Prince of Dongping (東平王)
- Tenure: 232 – February or March 242
- Successor: Cao Xi

Prince of Shouzhang (壽張王)
- Tenure: 223–232

Prince of Lujiang (廬江王)
- Tenure: 222–223
- Born: Unknown
- Died: February or March 242
- Issue: Cao Xi

Names
- Family name: Cao (曹) Given name: Hui (徽)

Posthumous name
- Prince Ling (靈王)
- House: House of Cao
- Father: Cao Cao
- Mother: Consort Song

= Cao Hui (Prince of Dongping) =

Imperial prince of the state of Cao Wei (died 242)

Cao Hui (died February or March 242) was an imperial prince of the state of Cao Wei in the Three Kingdoms period of China.

==Life==
Cao Hui was a son of Cao Cao, a warlord who rose to prominence towards the end of the Han dynasty and laid the foundation for the Cao Wei state. His mother was Consort Song (宋姬), a concubine of Cao Cao. He was designated as the heir of his uncle, Cao Yu (曹玉), because the latter had no son to succeed him when he died. (Note: The Sanguozhi recorded that Cao Yu (曹玉), whose posthumous title was "Marquis Ai of Langling" (朗陵哀侯), was a granduncle of Cao Hui. However, this is likely to be an error since there is no record of Cao Hui's grandfather, Cao Song, having any brothers; therefore, Cao Yu was most probably an uncle of Cao Hui.) In 217, Cao Hui was enfeoffed as the "Marquis of Licheng" (歷城侯) by Emperor Xian, the figurehead emperor of the Han dynasty.

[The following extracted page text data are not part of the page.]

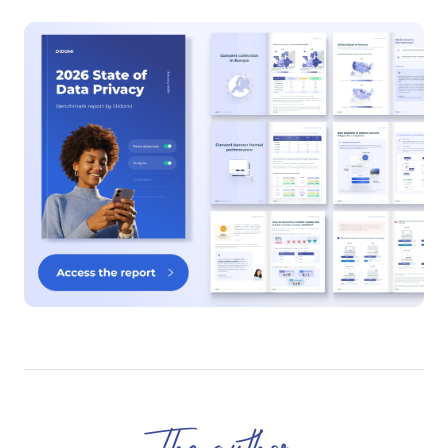
The author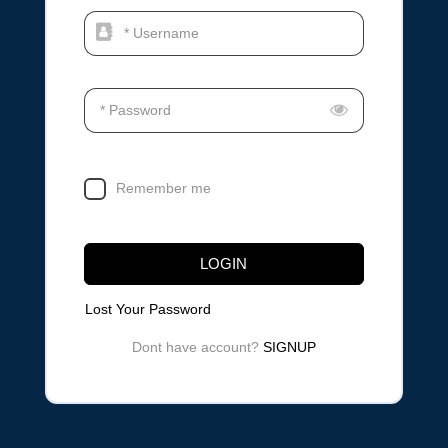
* Username
* Password
Remember me
LOGIN
Lost Your Password
Dont have account?
SIGNUP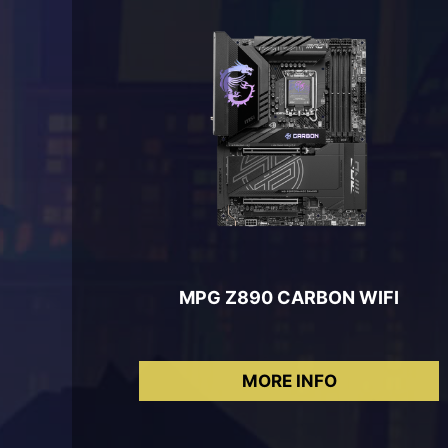
MPG Z890 CARBON WIFI
MORE INFO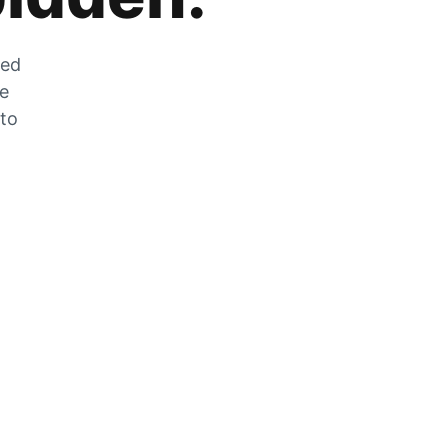
zed
he
 to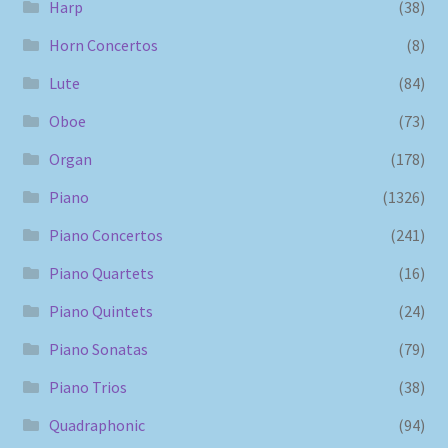
Harp
(38)
Horn Concertos
(8)
Lute
(84)
Oboe
(73)
Organ
(178)
Piano
(1326)
Piano Concertos
(241)
Piano Quartets
(16)
Piano Quintets
(24)
Piano Sonatas
(79)
Piano Trios
(38)
Quadraphonic
(94)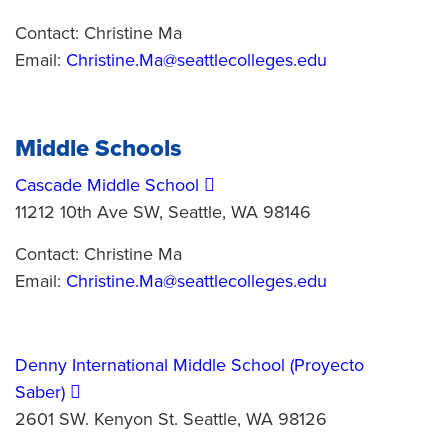
Contact: Christine Ma
Email:
Christine.Ma@seattlecolleges.edu
Middle Schools
Cascade Middle School
11212 10th Ave SW, Seattle, WA 98146
Contact: Christine Ma
Email:
Christine.Ma@seattlecolleges.edu
Denny International Middle School (Proyecto
Saber)
2601 SW. Kenyon St. Seattle, WA 98126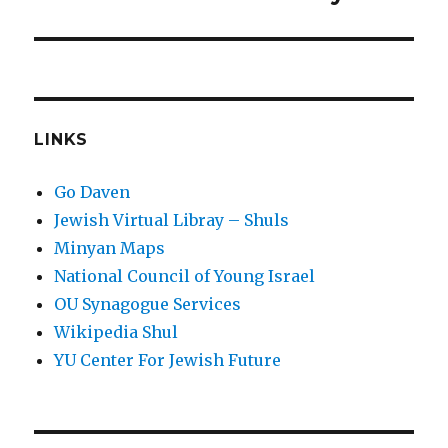
post:
LINKS
Go Daven
Jewish Virtual Libray – Shuls
Minyan Maps
National Council of Young Israel
OU Synagogue Services
Wikipedia Shul
YU Center For Jewish Future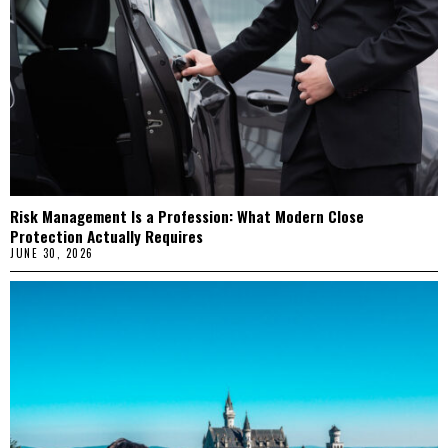
Risk Management Is a Profession: What Modern Close
Protection Actually Requires
JUNE 30, 2026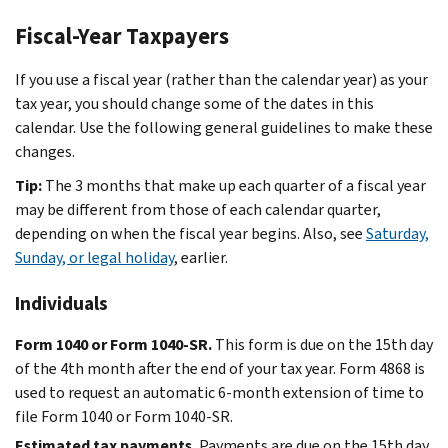
Fiscal-Year Taxpayers
If you use a fiscal year (rather than the calendar year) as your
tax year, you should change some of the dates in this
calendar. Use the following general guidelines to make these
changes.
Tip:
The 3 months that make up each quarter of a fiscal year
may be different from those of each calendar quarter,
depending on when the fiscal year begins. Also, see
Saturday,
Sunday, or legal holiday
, earlier.
Individuals
Form 1040 or Form 1040-SR.
This form is due on the 15th day
of the 4th month after the end of your tax year. Form 4868 is
used to request an automatic 6-month extension of time to
file Form 1040 or Form 1040-SR.
Estimated tax payments.
Payments are due on the 15th day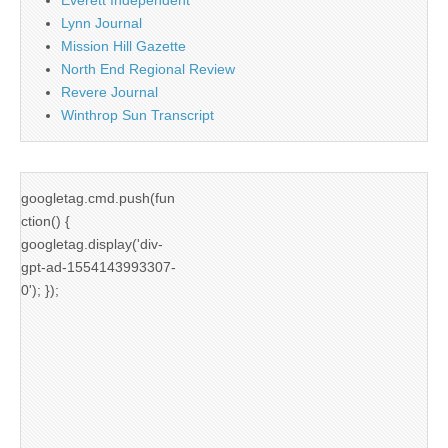
Lynn Journal
Mission Hill Gazette
North End Regional Review
Revere Journal
Winthrop Sun Transcript
googletag.cmd.push(fun
ction() {
googletag.display('div-
gpt-ad-1554143993307-
0'); });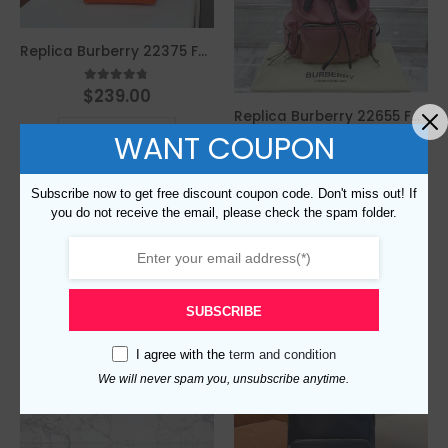
Replica Burberry 22375 Fashion Backpack
$
239.00
4.67
out of 5
Replica Burberry 22655 Fashion Backpack
This
SELECT OPTIONS
WANT COUPON
product
$
239.00
4.33
out of 5
has
This
multiple
Subscribe now to get free discount coupon code. Don't miss out! If
SELECT OPTIONS
product
variants.
you do not receive the email, please check the spam folder.
Compare
has
The
multiple
options
variants.
may
Compare
The
be
SUBSCRIBE
options
chosen
may
on
I agree with the
term and condition
be
the
We will never spam you, unsubscribe anytime.
chosen
product
on
page
the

In 220, following Cao Cao's death, Cao Hui's half-brother Cao Pi usurped the throne from Emperor Xian, ended the Han dynasty, and established the Cao Wei state with himself as the new emperor. The following year, Cao Pi enfeoffed Cao Hui as a duke. In 222, Cao Pi elevated Cao Hui from the status of a duke to a prince under the title "Prince of Lujiang" (廬江王). He changed Cao Hui's title to "Prince of Shouzhang" (壽張王) in 223 and designated Shouzhang County (壽張縣; south of present-day Dongping County, Shandong) as Cao Hui's princedom in the following year.

In 232, Cao Pi's successor, Cao Rui, changed Cao Hui's title to "Prince of Dongping" (東平王) after upgrading his princedom from Shouzhang County to the entire Dongping Commandery (with Shouzhang County as its administrative centre). In 234, someone reported Cao Hui to the imperial court after he ordered his subordinate(s) to beat up an official in Shouzhang County. As punishment for his misconduct, Cao Hui had one county with 500 taxable households removed from his princedom. However, the county and its 500 households were returned to him within the same year.

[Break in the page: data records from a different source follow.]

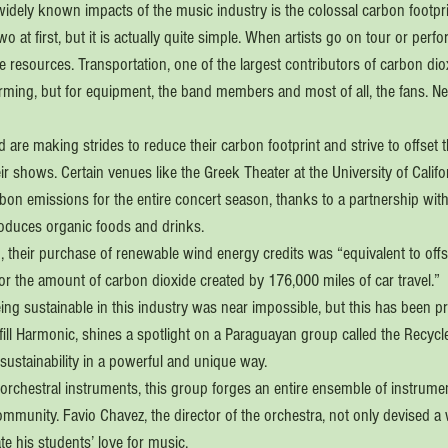
dely known impacts of the music industry is the colossal carbon footprint 
wo at first, but it is actually quite simple. When artists go on tour or perfor
e resources. Transportation, one of the largest contributors of carbon dio
forming, but for equipment, the band members and most of all, the fans. Nev
are making strides to reduce their carbon footprint and strive to offset 
 shows. Certain venues like the Greek Theater at the University of Califo
bon emissions for the entire concert season, thanks to a partnership with 
duces organic foods and drinks.
 their purchase of renewable wind energy credits was “equivalent to offse
or the amount of carbon dioxide created by 176,000 miles of car travel.”
ing sustainable in this industry was near impossible, but this has been p
ill Harmonic, shines a spotlight on a Paraguayan group called the Recycl
sustainability in a powerful and unique way.
l orchestral instruments, this group forges an entire ensemble of instrume
ommunity. Favio Chavez, the director of the orchestra, not only devised a
ate his students’ love for music.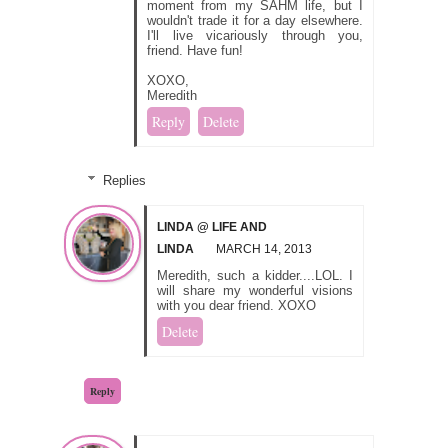
moment from my SAHM life, but I
wouldn't trade it for a day elsewhere.
I'll live vicariously through you,
friend. Have fun!
XOXO,
Meredith
Reply
Delete
Replies
LINDA @ LIFE AND
LINDA
MARCH 14, 2013
Meredith, such a kidder....LOL. I
will share my wonderful visions
with you dear friend. XOXO
Delete
Reply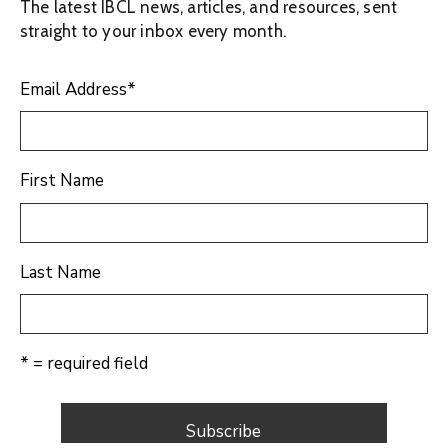
The latest IBCL news, articles, and resources, sent
straight to your inbox every month.
Email Address
*
First Name
Last Name
* = required field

Cao Hui died sometime between 17 February and 18 March 242 during the reign of Cao Rui's successor Cao Fang, and was given the posthumous title "Prince Ling" (靈王).

==Descendants==
Cao Hui's son, Cao Xi (曹翕), succeeded him as the Prince of Dongping. The number of taxable households in the Dongping princedom increased throughout the reigns of the subsequent Wei emperors until it reached 3,400. After the Jin dynasty (266–420) replaced the Cao Wei state, Cao Xi pledged allegiance to the new emperor Sima Yan (Emperor Wu), who enfeoffed him as the "Duke of Linqiu" (廩丘). Among all the former Wei nobles, Cao Xi was the most famous after Cao Zhi (曹志), the Duke of Zhencheng (鄄城公).

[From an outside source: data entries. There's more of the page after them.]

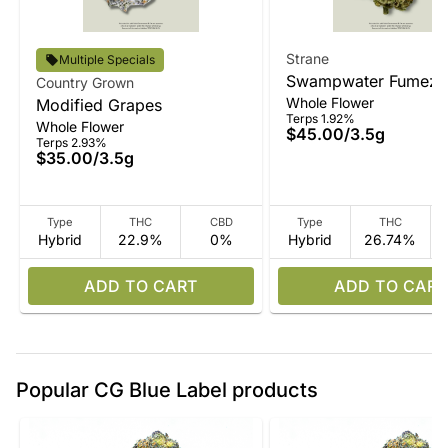
Strane
Multiple Specials
Swampwater Fumez
Country Grown
Whole Flower
Modified Grapes
Terps 1.92%
Whole Flower
$45.00
/
3.5g
Terps 2.93%
$35.00
/
3.5g
Type
THC
CBD
Type
THC
Hybrid
22.9%
0%
Hybrid
26.74%
ADD TO CART
ADD TO CART
Popular CG Blue Label products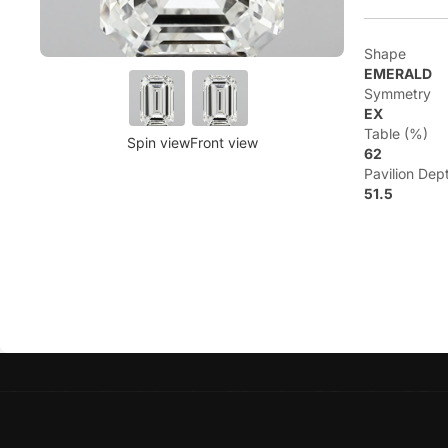
Shape
EMERALD
Symmetry
EX
Table (%)
Spin view
Front view
62
Pavilion Dep
51.5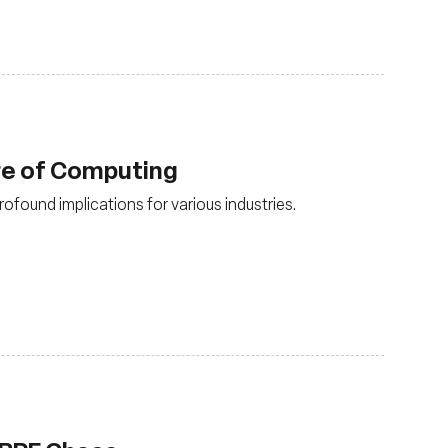
ure of Computing
rofound implications for various industries.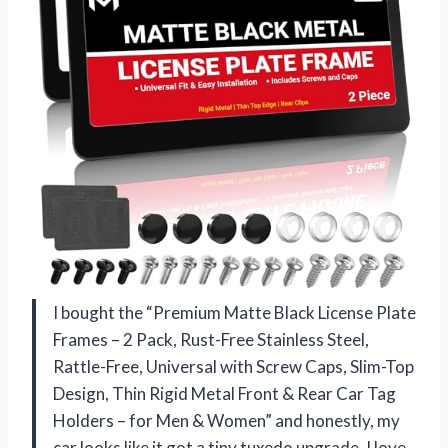
I bought the “Premium Matte Black License Plate
Frames – 2 Pack, Rust-Free Stainless Steel,
Rattle-Free, Universal with Screw Caps, Slim-Top
Design, Thin Rigid Metal Front & Rear Car Tag
Holders – for Men & Women” and honestly, my
car looks like it got a tiny tuxedo upgrade. I love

In 266, Cao Xi sent his son and heir apparent, Cao Kun (曹琨), to pay tribute to Emperor Wu Di. The emperor issued an imperial decree to praise Cao Xi for his loyalty towards the Jin dynasty and awarded Cao Kun the appointment of a Cavalry Commandant (騎都尉), a set of official robes, and 100,000 coins. Cao Xi was known for studying medicine and writing books with Huangfu Mi, a physician who lived around the same time as him.